Gingerly look around, I surveyed the other customers: if anyone has seen the 1980s Video Nasty, Zombie Flesh Eaters (one of my favourite movies of all time!), it is clear that they recruited a lot of extras for the film here in Port Talbot. 

The other customers consisted of heavily-tattooed men, some the size of a small house, wearing flannel shirts and mesh-back baseball caps, casting their bleary eyes over The Sun, which apparently is a comic for the Under 5s, or talking in monosyllabic phrases, or worse still, using filthy foul language. 

filmed in Port Talbot?

As the waitress waddled into view again, I decided to order a Fray Bentos pie, not knowing what it was but liking its exotic sound.  As I did, the waitress dropped a set of knives and forks onto the table from a great height and walked away.  Twenty very tense minutes later, the culinary delight arrived.






It was a distressingly brown, rubbery, indestructible piece of pie: you could end up breaking several teeth trying to eat it.

This was all getting too much.  A lady such as myself has never experienced such things like this.  I stood as gracefully as I could in my designer stilettos, and headed for the restroom to powder my nose and take stock of my situation.

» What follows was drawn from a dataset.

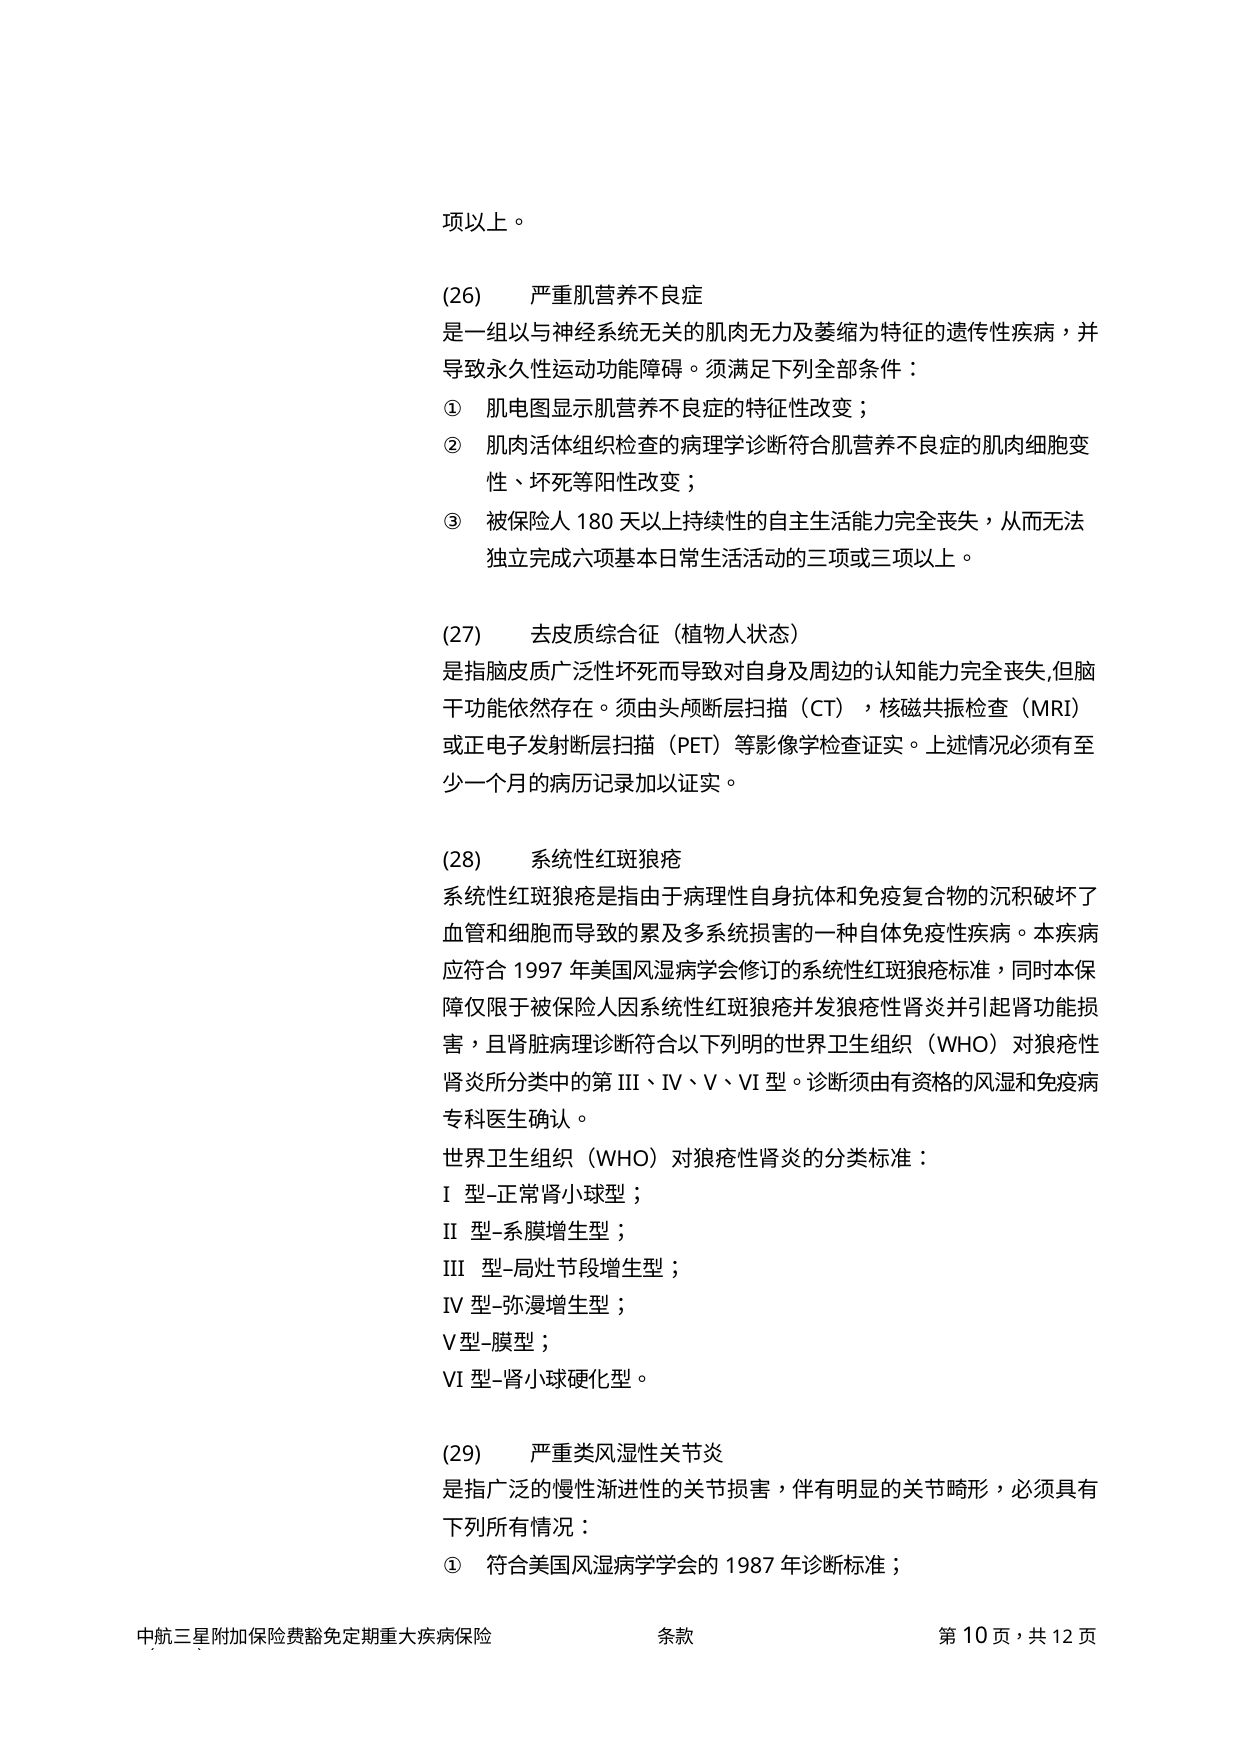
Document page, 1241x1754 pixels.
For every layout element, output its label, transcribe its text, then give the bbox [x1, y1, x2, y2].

Things did not improve: the toilet was disgustingly dirty, it hadn't been cleaned since the 1950s.  With bile rising in my gullet, I fled, forcing a window open,  and climbing out, jumping onto the roof of a shed and escaping to the safety of my chauffeur parked nearby. 


It was not an easy thing to do, climbing out of that window, whilst wearing these heels.




Instructing my chauffeur to drive at 120 miles per hour, Port Talbot, town of the all-day breakfast, soon disappeared on the horizon, although the bile in my mouth took longer to go away.

Friday, 2 March 2012

Laverbread Lesbians

Perhaps it is an error of judgement, but I am off to St David's, West Wales tomorrow to give my best operatic performance.  I am distinctly on edge about the lesbian contingent, so I shall take my mace and pepper spray, but I am looking forward to the luxury accommodation promised. There is nothing like the red carpet treatment, which I seem to get everywhere I go.  I so love to be showered with gifts.

Meanwhile, I have been doing some desk research on this part of Wales and understand that this is considered a local delicacy:



That, apparently, is laverbread, or gelatinous, Welsh puréed seaweed.   It has been described as 'Welshman's caviar'.

How sophisticated the Welsh are to enjoy eating such black gunge.  No doubt it is collected by laverbread lesbians!